[[ SOURCE DATA open ]]

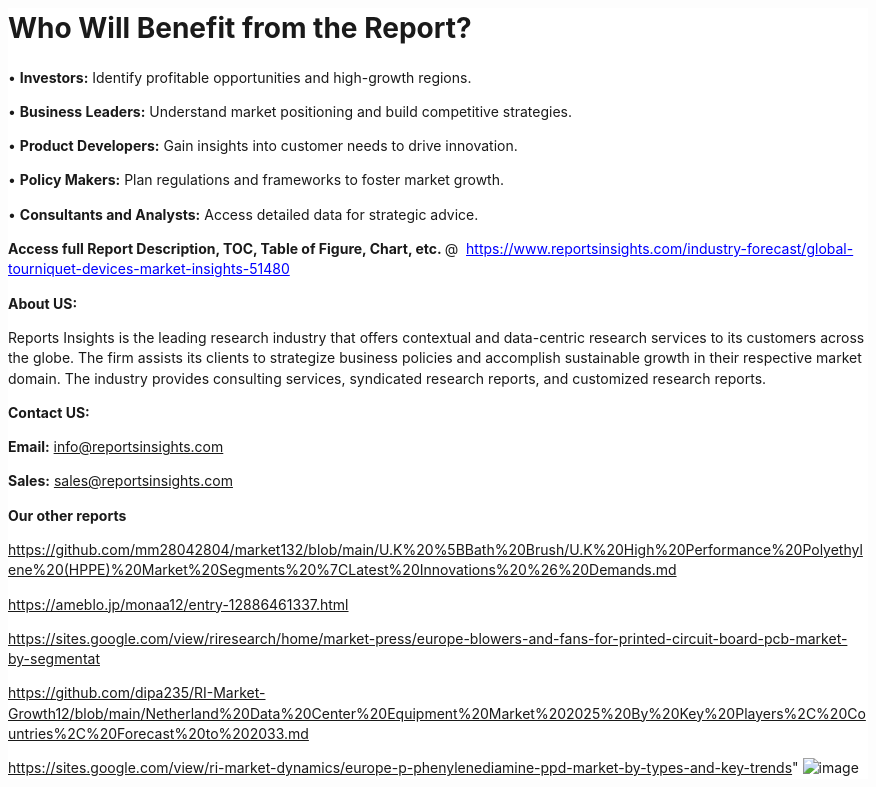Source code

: # <strong>Who Will Benefit from the Report?</strong>

• <strong>Investors:</strong> Identify profitable opportunities and high-growth regions.

• <strong>Business Leaders:</strong> Understand market positioning and build competitive strategies.

• <strong>Product Developers:</strong> Gain insights into customer needs to drive innovation.

• <strong>Policy Makers:</strong> Plan regulations and frameworks to foster market growth.

• <strong>Consultants and Analysts:</strong> Access detailed data for strategic advice.
</ul>
<strong>Access full Report Description, TOC, Table of Figure, Chart, etc. </strong>@  <a href=https://www.reportsinsights.com/industry-forecast/global-tourniquet-devices-market-insights-51480 style=color:#0000ff;>https://www.reportsinsights.com/industry-forecast/global-tourniquet-devices-market-insights-51480</a></font>

<strong><strong>About US</strong>:</strong>

Reports Insights is the leading research industry that offers contextual and data-centric research services to its customers across the globe. The firm assists its clients to strategize business policies and accomplish sustainable growth in their respective market domain. The industry provides consulting services, syndicated research reports, and customized research reports.

<strong>Contact US:</strong>

<p class=""""><b>Email:</b> <a href=mailto:info@reportsinsights.com>info@reportsinsights.com</a></p>
<p class=""""><b>Sales:</b> <a href=mailto:sales@reportsinsights.com>sales@reportsinsights.com</a></p>

<strong>Our other reports</strong>

<a href=https://github.com/mm28042804/market132/blob/main/U.K%20%5BBath%20Brush/U.K%20High%20Performance%20Polyethylene%20(HPPE)%20Market%20Segments%20%7CLatest%20Innovations%20%26%20Demands.md>https://github.com/mm28042804/market132/blob/main/U.K%20%5BBath%20Brush/U.K%20High%20Performance%20Polyethylene%20(HPPE)%20Market%20Segments%20%7CLatest%20Innovations%20%26%20Demands.md</a>

<a href=https://ameblo.jp/monaa12/entry-12886461337.html>https://ameblo.jp/monaa12/entry-12886461337.html</a>

<a href=https://sites.google.com/view/riresearch/home/market-press/europe-blowers-and-fans-for-printed-circuit-board-pcb-market-by-segmentat>https://sites.google.com/view/riresearch/home/market-press/europe-blowers-and-fans-for-printed-circuit-board-pcb-market-by-segmentat</a>

<a href=https://github.com/dipa235/RI-Market-Growth12/blob/main/Netherland%20Data%20Center%20Equipment%20Market%202025%20By%20Key%20Players%2C%20Countries%2C%20Forecast%20to%202033.md>https://github.com/dipa235/RI-Market-Growth12/blob/main/Netherland%20Data%20Center%20Equipment%20Market%202025%20By%20Key%20Players%2C%20Countries%2C%20Forecast%20to%202033.md</a>

<a href=https://sites.google.com/view/ri-market-dynamics/europe-p-phenylenediamine-ppd-market-by-types-and-key-trends>https://sites.google.com/view/ri-market-dynamics/europe-p-phenylenediamine-ppd-market-by-types-and-key-trends</a>"
![image](https://github.com/user-attachments/assets/5429446b-ba16-408c-97b7-c9bd025e189b)
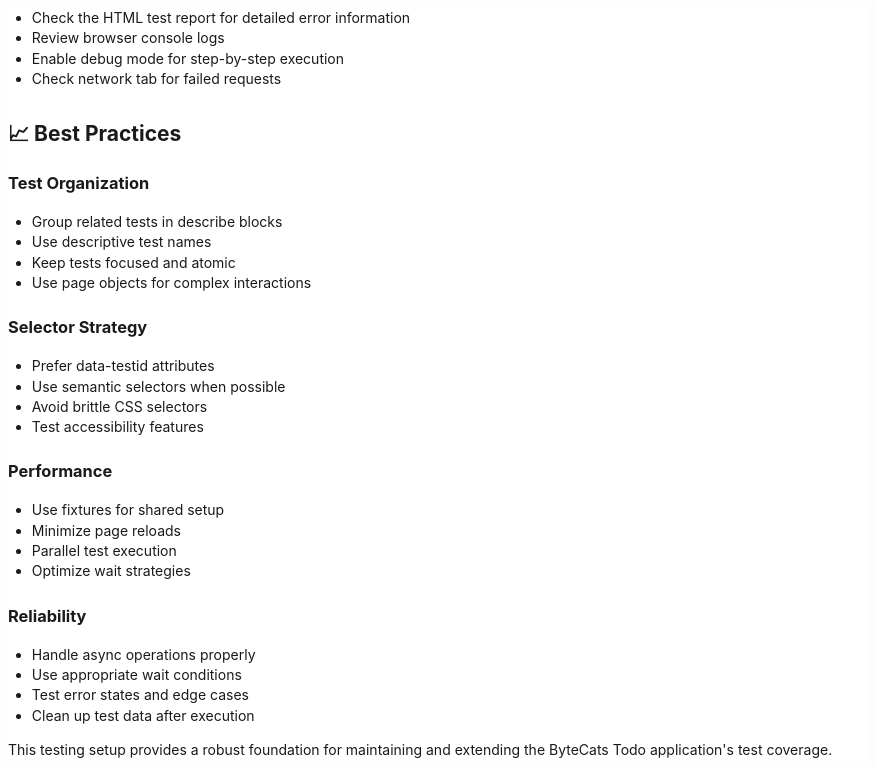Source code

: - Check the HTML test report for detailed error information
- Review browser console logs
- Enable debug mode for step-by-step execution
- Check network tab for failed requests

## 📈 Best Practices

### Test Organization

- Group related tests in describe blocks
- Use descriptive test names
- Keep tests focused and atomic
- Use page objects for complex interactions

### Selector Strategy

- Prefer data-testid attributes
- Use semantic selectors when possible
- Avoid brittle CSS selectors
- Test accessibility features

### Performance

- Use fixtures for shared setup
- Minimize page reloads
- Parallel test execution
- Optimize wait strategies

### Reliability

- Handle async operations properly
- Use appropriate wait conditions
- Test error states and edge cases
- Clean up test data after execution

This testing setup provides a robust foundation for maintaining and extending the ByteCats Todo application's test coverage.

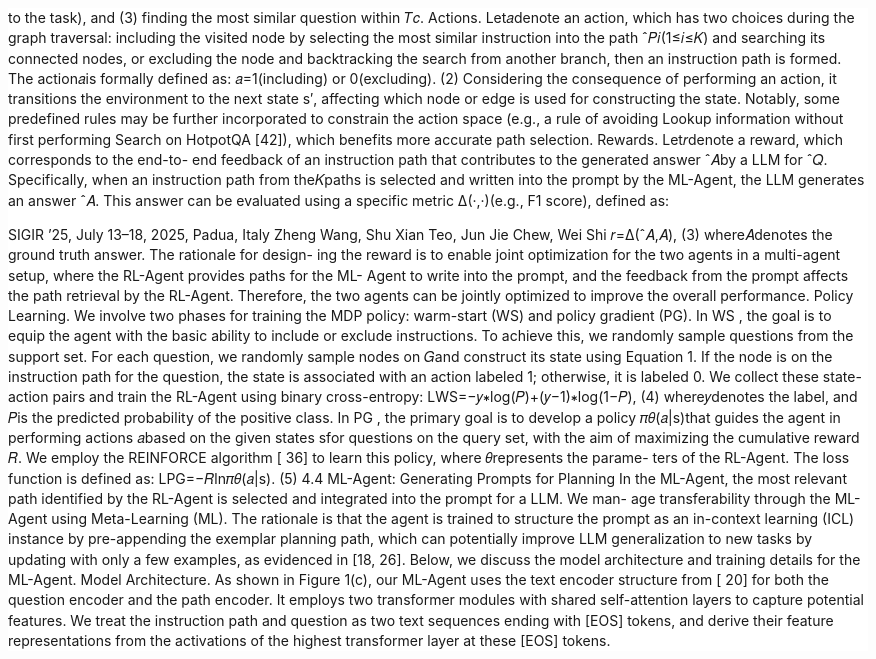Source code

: to the task), and (3) finding the most similar question within 𝑇𝑐.
Actions. Let𝑎denote an action, which has two choices during the
graph traversal: including the visited node by selecting the most
similar instruction into the path ˆ𝑃𝑖(1≤𝑖≤𝐾) and searching
its connected nodes, or excluding the node and backtracking the
search from another branch, then an instruction path is formed.
The action𝑎is formally defined as:
𝑎=1(including) or 0(excluding). (2)
Considering the consequence of performing an action, it transitions
the environment to the next state s′, affecting which node or edge is
used for constructing the state. Notably, some predefined rules may
be further incorporated to constrain the action space (e.g., a rule of
avoiding Lookup information without first performing Search on
HotpotQA [42]), which benefits more accurate path selection.
Rewards. Let𝑟denote a reward, which corresponds to the end-to-
end feedback of an instruction path that contributes to the generated
answer ˆ𝐴by a LLM for ˆ𝑄. Specifically, when an instruction path
from the𝐾paths is selected and written into the prompt by the
ML-Agent, the LLM generates an answer ˆ𝐴. This answer can be
evaluated using a specific metric Δ(·,·)(e.g., F1 score), defined as:

SIGIR ’25, July 13–18, 2025, Padua, Italy Zheng Wang, Shu Xian Teo, Jun Jie Chew, Wei Shi
𝑟=Δ(ˆ𝐴,𝐴), (3)
where𝐴denotes the ground truth answer. The rationale for design-
ing the reward is to enable joint optimization for the two agents in
a multi-agent setup, where the RL-Agent provides paths for the ML-
Agent to write into the prompt, and the feedback from the prompt
affects the path retrieval by the RL-Agent. Therefore, the two agents
can be jointly optimized to improve the overall performance.
Policy Learning. We involve two phases for training the MDP
policy: warm-start (WS) and policy gradient (PG). In WS , the goal
is to equip the agent with the basic ability to include or exclude
instructions. To achieve this, we randomly sample questions from
the support set. For each question, we randomly sample nodes on
𝐺and construct its state using Equation 1. If the node is on the
instruction path for the question, the state is associated with an
action labeled 1; otherwise, it is labeled 0. We collect these state-
action pairs and train the RL-Agent using binary cross-entropy:
LWS=−𝑦∗log(𝑃)+(𝑦−1)∗log(1−𝑃), (4)
where𝑦denotes the label, and 𝑃is the predicted probability of
the positive class. In PG , the primary goal is to develop a policy
𝜋𝜃(𝑎|s)that guides the agent in performing actions 𝑎based on
the given states sfor questions on the query set, with the aim of
maximizing the cumulative reward 𝑅. We employ the REINFORCE
algorithm [ 36] to learn this policy, where 𝜃represents the parame-
ters of the RL-Agent. The loss function is defined as:
LPG=−𝑅ln𝜋𝜃(𝑎|s). (5)
4.4 ML-Agent: Generating Prompts for Planning
In the ML-Agent, the most relevant path identified by the RL-Agent
is selected and integrated into the prompt for a LLM. We man-
age transferability through the ML-Agent using Meta-Learning
(ML). The rationale is that the agent is trained to structure the
prompt as an in-context learning (ICL) instance by pre-appending
the exemplar planning path, which can potentially improve LLM
generalization to new tasks by updating with only a few examples,
as evidenced in [18, 26]. Below, we discuss the model architecture
and training details for the ML-Agent.
Model Architecture. As shown in Figure 1(c), our ML-Agent uses
the text encoder structure from [ 20] for both the question encoder
and the path encoder. It employs two transformer modules with
shared self-attention layers to capture potential features. We treat
the instruction path and question as two text sequences ending with
[EOS] tokens, and derive their feature representations from the
activations of the highest transformer layer at these [EOS] tokens.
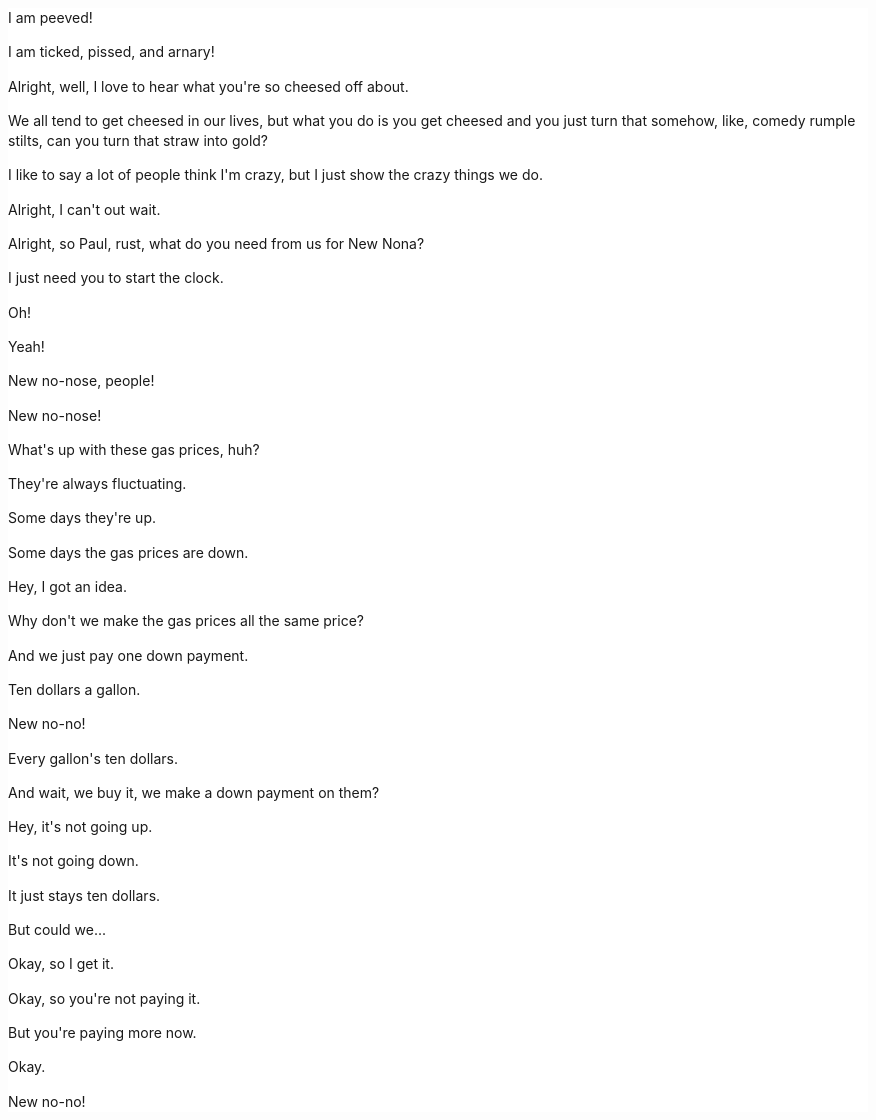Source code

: I am peeved!

I am ticked, pissed, and arnary!

Alright, well, I love to hear what you're so cheesed off about.

We all tend to get cheesed in our lives, but what you do is you get cheesed and you just turn that somehow, like, comedy rumple stilts, can you turn that straw into gold?

I like to say a lot of people think I'm crazy, but I just show the crazy things we do.

Alright, I can't out wait.

Alright, so Paul, rust, what do you need from us for New Nona?

I just need you to start the clock.

Oh!

Yeah!

New no-nose, people!

New no-nose!

What's up with these gas prices, huh?

They're always fluctuating.

Some days they're up.

Some days the gas prices are down.

Hey, I got an idea.

Why don't we make the gas prices all the same price?

And we just pay one down payment.

Ten dollars a gallon.

New no-no!

Every gallon's ten dollars.

And wait, we buy it, we make a down payment on them?

Hey, it's not going up.

It's not going down.

It just stays ten dollars.

But could we...

Okay, so I get it.

Okay, so you're not paying it.

But you're paying more now.

Okay.

New no-no!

[[ SOURCE DATA closed ]]

#### EXERCISE OBJECTIVE
Show me every line of the entries above that holds "europe".

#### SOLUTION TO THIS EXERCISE
<a href=https://sites.google.com/view/riresearch/home/market-press/europe-blowers-and-fans-for-printed-circuit-board-pcb-market-by-segmentat>https://sites.google.com/view/riresearch/home/market-press/europe-blowers-and-fans-for-printed-circuit-board-pcb-market-by-segmentat</a>
<a href=https://sites.google.com/view/ri-market-dynamics/europe-p-phenylenediamine-ppd-market-by-types-and-key-trends>https://sites.google.com/view/ri-market-dynamics/europe-p-phenylenediamine-ppd-market-by-types-and-key-trends</a>"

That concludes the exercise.